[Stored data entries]
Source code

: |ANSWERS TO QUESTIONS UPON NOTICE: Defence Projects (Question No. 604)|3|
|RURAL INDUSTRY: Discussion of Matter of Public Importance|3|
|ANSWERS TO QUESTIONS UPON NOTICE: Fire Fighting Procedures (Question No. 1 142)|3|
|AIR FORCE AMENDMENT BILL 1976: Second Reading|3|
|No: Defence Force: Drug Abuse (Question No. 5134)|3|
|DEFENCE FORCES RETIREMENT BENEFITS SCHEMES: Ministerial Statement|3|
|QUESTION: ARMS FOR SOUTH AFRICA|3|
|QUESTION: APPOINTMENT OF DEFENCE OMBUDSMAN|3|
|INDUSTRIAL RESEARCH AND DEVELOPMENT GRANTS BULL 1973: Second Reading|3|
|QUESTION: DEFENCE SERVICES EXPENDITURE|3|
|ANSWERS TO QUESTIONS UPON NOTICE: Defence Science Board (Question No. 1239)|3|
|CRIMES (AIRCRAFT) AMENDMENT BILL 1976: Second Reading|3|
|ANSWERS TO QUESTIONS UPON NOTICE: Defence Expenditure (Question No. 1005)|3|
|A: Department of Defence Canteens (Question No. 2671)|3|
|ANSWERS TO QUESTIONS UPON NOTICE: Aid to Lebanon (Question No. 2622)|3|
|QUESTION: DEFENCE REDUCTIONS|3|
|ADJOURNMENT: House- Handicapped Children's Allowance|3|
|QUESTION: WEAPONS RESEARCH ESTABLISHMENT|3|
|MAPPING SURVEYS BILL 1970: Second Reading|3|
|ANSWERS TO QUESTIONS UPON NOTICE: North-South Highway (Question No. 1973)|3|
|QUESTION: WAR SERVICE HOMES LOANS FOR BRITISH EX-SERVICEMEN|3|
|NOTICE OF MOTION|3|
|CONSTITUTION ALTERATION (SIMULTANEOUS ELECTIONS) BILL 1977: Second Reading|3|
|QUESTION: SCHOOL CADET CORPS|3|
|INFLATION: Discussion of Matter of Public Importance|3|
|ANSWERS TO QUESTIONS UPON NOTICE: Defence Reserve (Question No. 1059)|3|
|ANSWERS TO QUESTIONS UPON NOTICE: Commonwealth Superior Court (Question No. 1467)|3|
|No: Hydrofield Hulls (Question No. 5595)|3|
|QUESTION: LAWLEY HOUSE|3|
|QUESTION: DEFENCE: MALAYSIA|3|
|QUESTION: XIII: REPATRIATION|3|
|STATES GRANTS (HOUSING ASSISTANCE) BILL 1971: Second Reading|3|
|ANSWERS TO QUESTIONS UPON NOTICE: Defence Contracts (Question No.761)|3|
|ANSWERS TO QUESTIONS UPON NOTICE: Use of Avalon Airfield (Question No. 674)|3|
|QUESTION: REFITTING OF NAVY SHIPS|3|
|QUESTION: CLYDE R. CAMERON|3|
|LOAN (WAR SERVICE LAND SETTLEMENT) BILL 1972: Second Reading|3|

...

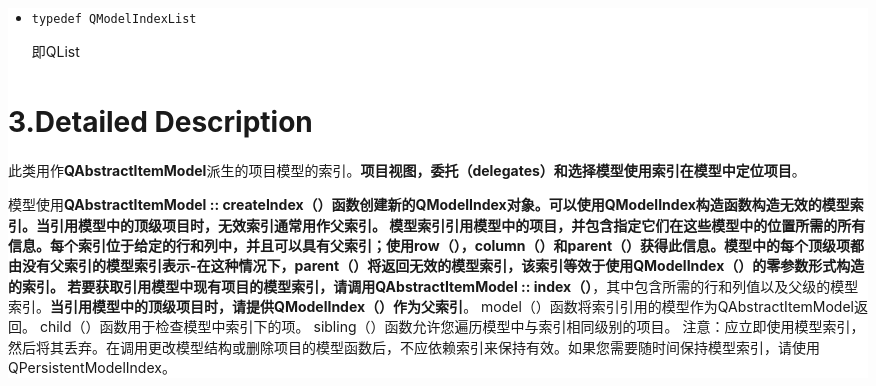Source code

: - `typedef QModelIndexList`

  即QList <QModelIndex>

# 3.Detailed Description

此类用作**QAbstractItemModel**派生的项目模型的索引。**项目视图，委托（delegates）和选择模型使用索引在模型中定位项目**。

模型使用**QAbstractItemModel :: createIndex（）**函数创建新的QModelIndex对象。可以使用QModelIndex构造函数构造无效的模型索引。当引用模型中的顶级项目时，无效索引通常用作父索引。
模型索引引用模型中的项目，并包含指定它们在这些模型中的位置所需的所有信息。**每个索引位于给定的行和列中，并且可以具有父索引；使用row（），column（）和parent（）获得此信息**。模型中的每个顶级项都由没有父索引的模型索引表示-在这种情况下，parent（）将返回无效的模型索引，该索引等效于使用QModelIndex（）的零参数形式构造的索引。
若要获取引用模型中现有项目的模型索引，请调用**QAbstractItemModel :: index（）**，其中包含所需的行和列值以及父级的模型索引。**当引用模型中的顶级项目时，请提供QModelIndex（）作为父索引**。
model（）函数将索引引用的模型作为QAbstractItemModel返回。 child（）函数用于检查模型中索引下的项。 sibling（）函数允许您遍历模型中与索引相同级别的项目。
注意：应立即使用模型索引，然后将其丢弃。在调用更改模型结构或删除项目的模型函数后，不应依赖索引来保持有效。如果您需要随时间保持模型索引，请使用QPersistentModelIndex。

Exercise prompt: Starting at the line above that holds "(Question No. 1005)|3|" and ending at the line that holds "(Question No. 5595)|3|", transcribe each line exactly and include no other lines.

Response:
|ANSWERS TO QUESTIONS UPON NOTICE: Defence Expenditure (Question No. 1005)|3|
|A: Department of Defence Canteens (Question No. 2671)|3|
|ANSWERS TO QUESTIONS UPON NOTICE: Aid to Lebanon (Question No. 2622)|3|
|QUESTION: DEFENCE REDUCTIONS|3|
|ADJOURNMENT: House- Handicapped Children's Allowance|3|
|QUESTION: WEAPONS RESEARCH ESTABLISHMENT|3|
|MAPPING SURVEYS BILL 1970: Second Reading|3|
|ANSWERS TO QUESTIONS UPON NOTICE: North-South Highway (Question No. 1973)|3|
|QUESTION: WAR SERVICE HOMES LOANS FOR BRITISH EX-SERVICEMEN|3|
|NOTICE OF MOTION|3|
|CONSTITUTION ALTERATION (SIMULTANEOUS ELECTIONS) BILL 1977: Second Reading|3|
|QUESTION: SCHOOL CADET CORPS|3|
|INFLATION: Discussion of Matter of Public Importance|3|
|ANSWERS TO QUESTIONS UPON NOTICE: Defence Reserve (Question No. 1059)|3|
|ANSWERS TO QUESTIONS UPON NOTICE: Commonwealth Superior Court (Question No. 1467)|3|
|No: Hydrofield Hulls (Question No. 5595)|3|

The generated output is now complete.